:: WHAT YOU HAVE TO DO ::
Print the lines below verbatim, without the pictures.

:: DATASET CONTENT ::

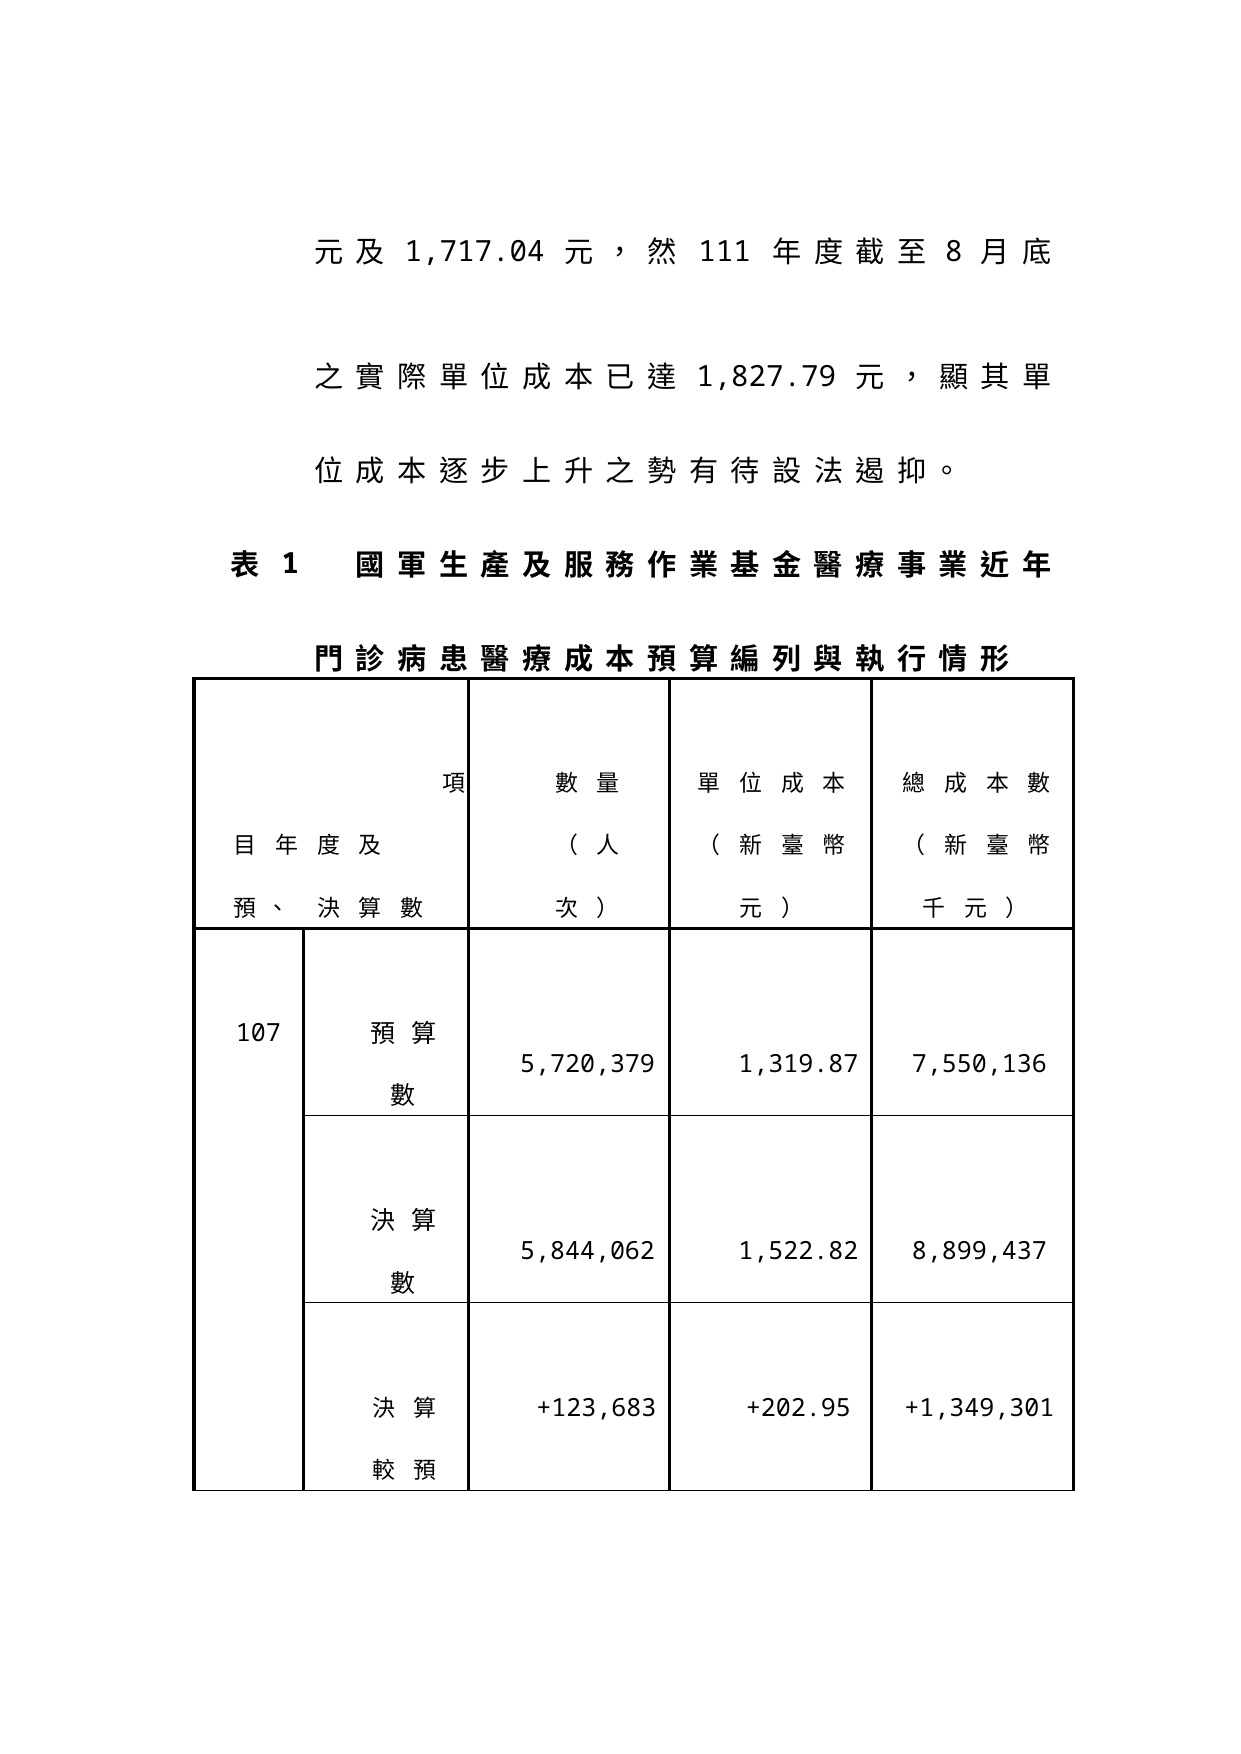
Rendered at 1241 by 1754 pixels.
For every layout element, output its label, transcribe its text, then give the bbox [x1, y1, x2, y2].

table_cell 107 [196, 930, 302, 1490]
table_header 數量 （人次） [470, 680, 668, 927]
table_cell 1,522.82 [671, 1116, 870, 1302]
table_cell +1,349,301 [873, 1303, 1072, 1490]
table_header 項目年度及預、決算數 [196, 680, 467, 927]
table_cell 1,319.87 [671, 930, 870, 1115]
table_cell 預算數 [305, 930, 467, 1115]
table_cell +202.95 [671, 1303, 870, 1490]
text 該基金醫療事業門診醫療收入112年度編列138億336萬元，占預計整體業務收入270億4,267萬6千元比率51.04%，顯為該事業主要收入來源之一。由於業務量龐大，如成本控制得宜，降低單位成本，當有助其業務賸餘之提升。惟如表1所示，該基金近年門診病患醫療單位成本逐年攀升，從107年度之1,522.82元，逐漸提高至110年度之1,794.01元，4年間每單位成本共增加271.19元，增幅17.81%；111及112年度預算案雖預估分別為1,616.93元及1,717.04元，然111年度截至8月底之實際單位成本已達1,827.79元，顯其單位成本逐步上升之勢有待設法遏抑。 [271, 177, 1058, 490]
table_cell +123,683 [470, 1303, 668, 1490]
table_header 單位成本 （新臺幣元） [671, 680, 870, 927]
text 表1 國軍生產及服務作業基金醫療事業近年門診病患醫療成本預算編列與執行情形 [185, 490, 1058, 677]
table_cell 5,720,379 [470, 930, 668, 1115]
table_cell 5,844,062 [470, 1116, 668, 1302]
table_cell 決算較預 [305, 1303, 467, 1490]
table_cell 8,899,437 [873, 1116, 1072, 1302]
table_header 總成本數 （新臺幣千元） [873, 680, 1072, 927]
table_cell 決算數 [305, 1116, 467, 1302]
table_cell 7,550,136 [873, 930, 1072, 1115]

:: CORRECT RESPONSE ::
Rendered at 1241 by 1754 pixels.
For every layout element, output its label, transcribe its text, then give the bbox [x1, y1, x2, y2].

table_cell 107 [196, 930, 302, 1490]
table_header 數量 （人次） [470, 680, 668, 927]
table_cell 1,522.82 [671, 1116, 870, 1302]
table_cell +1,349,301 [873, 1303, 1072, 1490]
table_header 項目年度及預、決算數 [196, 680, 467, 927]
table_cell 1,319.87 [671, 930, 870, 1115]
table_cell 預算數 [305, 930, 467, 1115]
table_cell +202.95 [671, 1303, 870, 1490]
text 該基金醫療事業門診醫療收入112年度編列138億336萬元，占預計整體業務收入270億4,267萬6千元比率51.04%，顯為該事業主要收入來源之一。由於業務量龐大，如成本控制得宜，降低單位成本，當有助其業務賸餘之提升。惟如表1所示，該基金近年門診病患醫療單位成本逐年攀升，從107年度之1,522.82元，逐漸提高至110年度之1,794.01元，4年間每單位成本共增加271.19元，增幅17.81%；111及112年度預算案雖預估分別為1,616.93元及1,717.04元，然111年度截至8月底之實際單位成本已達1,827.79元，顯其單位成本逐步上升之勢有待設法遏抑。 [271, 177, 1058, 490]
table_cell +123,683 [470, 1303, 668, 1490]
table_header 單位成本 （新臺幣元） [671, 680, 870, 927]
text 表1 國軍生產及服務作業基金醫療事業近年門診病患醫療成本預算編列與執行情形 [185, 490, 1058, 677]
table_cell 5,720,379 [470, 930, 668, 1115]
table_cell 5,844,062 [470, 1116, 668, 1302]
table_cell 決算較預 [305, 1303, 467, 1490]
table_cell 8,899,437 [873, 1116, 1072, 1302]
table_header 總成本數 （新臺幣千元） [873, 680, 1072, 927]
table_cell 決算數 [305, 1116, 467, 1302]
table_cell 7,550,136 [873, 930, 1072, 1115]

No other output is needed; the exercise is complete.